(Beginning of DOCUMENT SEGMENT)

By Richard Jarvis, Financial Services Lead at Seldon
Back in 2015, the Paris Accord was set out to protect us from the progressive impacts caused by global warming before the damage became irreversible. However, several of the protective measures were met with wariness and resistance from various sectors, including the financial services industry (FSI), which was concerned about the limiting effects on growth and economic profit. In turn, this resulted in a delay to the widespread implementation of preventative measures.
Forceful and high-profile lobbying, combined with the information economy and the transparency of scientific data have all forced regulatory action since then, piling pressure on companies, including those in the FSI to act as a catalyst for good.
More recently, climate-adjusted risk and ESG-related products have started to become a financial imperative, shifting banks’ and insurers’ core purpose to a path to net-zero. In addition, investment and equity managers are also transitioning to lucrative carbon markets to offset carbon footprints.
In order for the Paris Accord, COP26 and UN goals to be met, banks must be supportive of innovative financial instruments that enable brown-field industries with heavy transition risk strategies across operations and supply chains to shift to carbon-neutral. All the while, they must tightly manage the risk impacts to the balance sheet and potential stranded assets. Capital risk requirements are increasingly complex, with carbon metrics and climate stress tests being integrated into financial regulatory frameworks – such as the Climate Biennial Exploratory Scenario (CBES) – with associated capital held against risk-weighted assets. Solvency and pricing strategies for insurers alike.
Ultimately, organisations not investing in transition plans will lose their funding, risk heavy regulatory fines, and suffer indirect costs such as reputational damage, creating a loss in shareholder confidence. The financial and equity markets will need to fund change to protect the balance sheet and, more importantly, the world. While intentions are pure, they need a return with complex cultural shifts to reinvent purpose aligned to critical ESG initiatives.
Machine Learning: Scaling sustainable finance through data and innovative risk
The vast droves of new unstructured data that impact risk, credit, and revenue models mean that machine learning (ML) becomes particularly valuable. ML frameworks are able to predict changes in commercial or retail banking client behaviour to balance climate-adjusted pricing for better performing loans and a better customer experience. Insurers may leverage spatial and temporal flow patterns to feed deep neural networks (e.g RNNs) to better predict weather simulations and associated risk impacts across the portfolio.

(End of DOCUMENT SEGMENT)
(Beginning of DATA SECTION)

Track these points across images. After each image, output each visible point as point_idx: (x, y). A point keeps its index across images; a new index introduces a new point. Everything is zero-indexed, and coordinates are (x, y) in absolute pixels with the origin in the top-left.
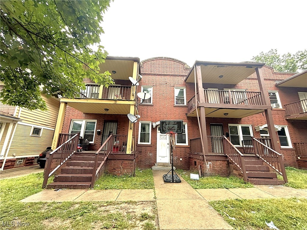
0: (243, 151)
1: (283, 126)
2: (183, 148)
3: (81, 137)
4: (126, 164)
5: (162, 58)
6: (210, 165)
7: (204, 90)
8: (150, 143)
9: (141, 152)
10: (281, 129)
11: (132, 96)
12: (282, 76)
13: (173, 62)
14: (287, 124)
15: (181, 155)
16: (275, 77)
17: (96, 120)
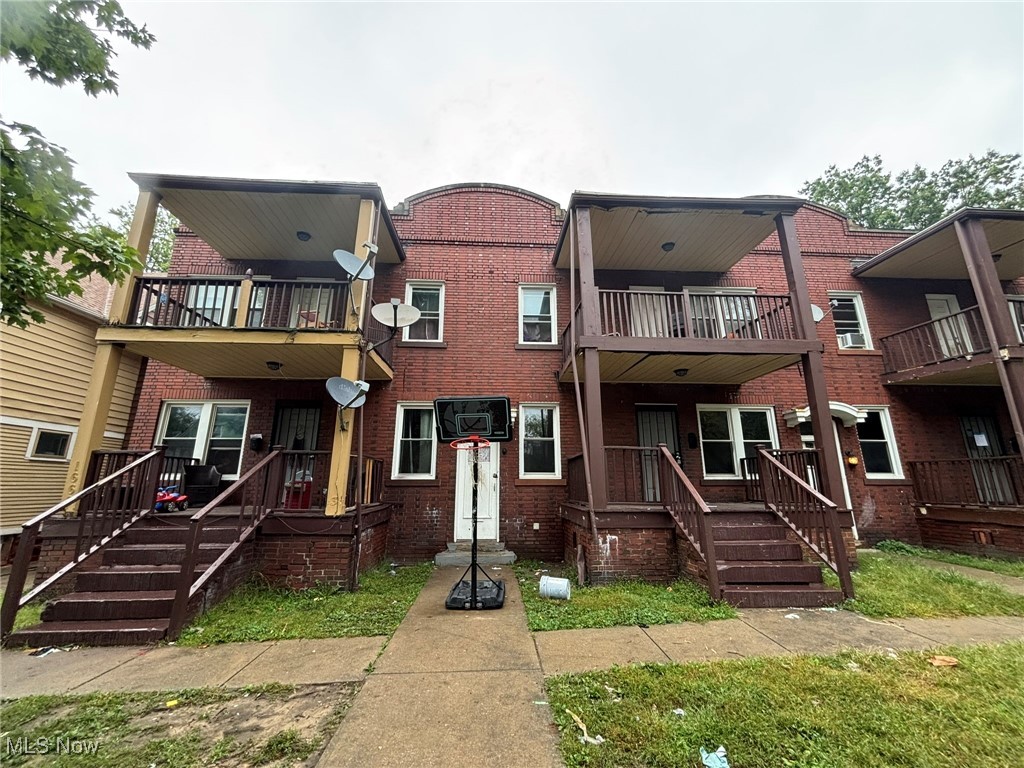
0: (744, 493)
1: (874, 408)
2: (544, 489)
3: (197, 461)
4: (323, 550)
5: (477, 185)
6: (612, 543)
7: (601, 294)
8: (431, 476)
9: (401, 506)
10: (866, 419)
11: (351, 317)
12: (877, 241)
13: (514, 198)
14: (886, 399)
15: (536, 513)
16: (851, 246)
17: (249, 402)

(End of DATA SECTION)

Reproduce, word for word, the stretch from "In order for" through "for insurers alike." in the piece on climate risk in financial services.

RESULT FOR THIS EXERCISE:
In order for the Paris Accord, COP26 and UN goals to be met, banks must be supportive of innovative financial instruments that enable brown-field industries with heavy transition risk strategies across operations and supply chains to shift to carbon-neutral. All the while, they must tightly manage the risk impacts to the balance sheet and potential stranded assets. Capital risk requirements are increasingly complex, with carbon metrics and climate stress tests being integrated into financial regulatory frameworks – such as the Climate Biennial Exploratory Scenario (CBES) – with associated capital held against risk-weighted assets. Solvency and pricing strategies for insurers alike.